摘要 Abstract
大型语言模型(LLMs)在许多自然语言处理(NLP)任务中表现出色,但常常表现出顺序依赖性:仅重新排列语义相同的标记(例如,多项选择题中的答案选项)就可能导致预测不一致。近期研究提出基于集合的提示(Set-Based Prompting, SBP)作为一种方法,从指定标记子集中移除顺序信息,从而减轻位置偏差。然而,在基础模型上应用SBP会导致输入格式偏离分布,这可能降低分布内性能。我们引入了一种微调策略,将SBP整合到训练过程中,“拉近”这些集合格式提示与模型训练流形的距离。我们展示了通过微调可以将SBP集成到模型中。我们在分布内(MMLU)和分布外(CSQA、ARC Challenge)多项选择任务上的实验表明,SBP微调显著提高了准确性和对答案顺序排列的鲁棒性,同时保持了更广泛的语言建模能力。我们讨论了顺序不变建模的更广泛影响,并概述了构建更公平、一致的LLMs的未来方向。

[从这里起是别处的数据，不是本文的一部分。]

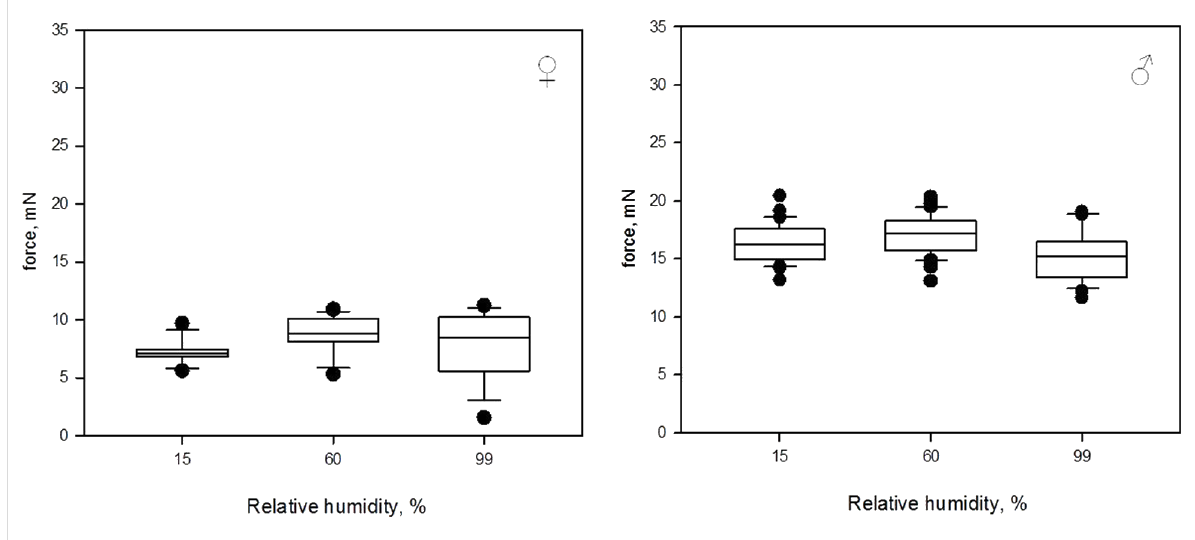
Figure 4: Box-and-whiskers diagrams based on the results of the second experiment with all three levels of RH tested at the same day. The ends of the boxes de fi ne the 25th and 75th percentiles, with a line at the median and error bars de fi ning the 10th and 90th percentiles, black dots represent the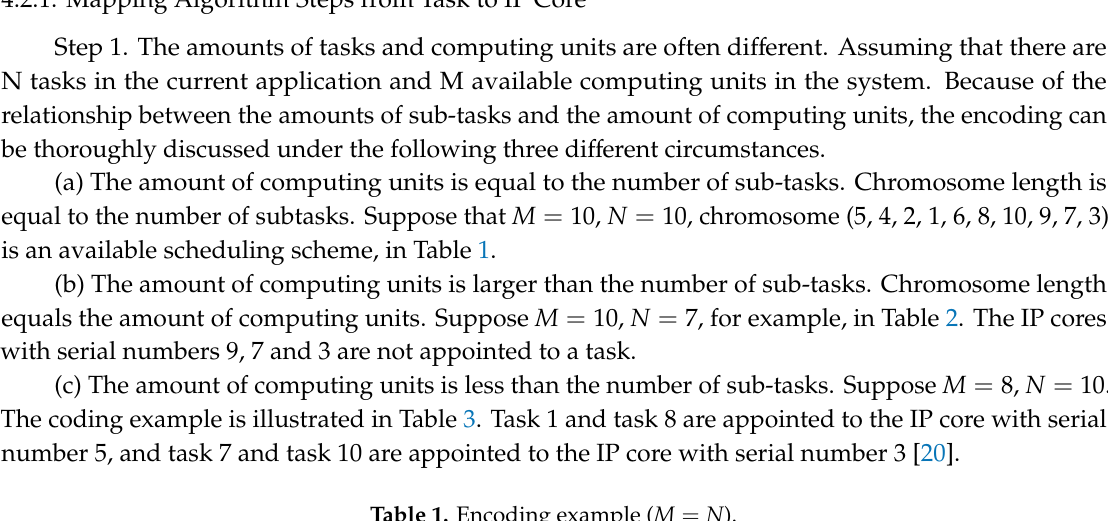
Table 1. Encoding example ( M = N ).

Large language models (LLMs) demonstrate remarkable performance on many NLP tasks, yet often exhibit order dependence: simply reordering semantically identical tokens (e.g., answer choices in multiple-choice questions) can lead to inconsistent predictions. Recent work proposes Set-Based Prompting (SBP) as a way to remove order information from designated token subsets, thereby mitigating positional biases. However, applying SBP on base models induces an out-of-distribution input format, which can degrade in-distribution performance. We introduce a fine-tuning strategy that integrates SBP into the training process, "pulling" these set-formatted prompts closer to the model's training manifold. We show that SBP can be incorporated into a model via fine-tuning. Our experiments on in-distribution (MMLU) and out-of-distribution (CSQA, ARC Challenge) multiple-choice tasks show that SBP fine-tuning significantly improves accuracy and robustness to answer-order permutations, all while preserving broader language modeling capabilities. We discuss the broader implications of order-invariant modeling and outline future directions for building fairer, more consistent LLMs.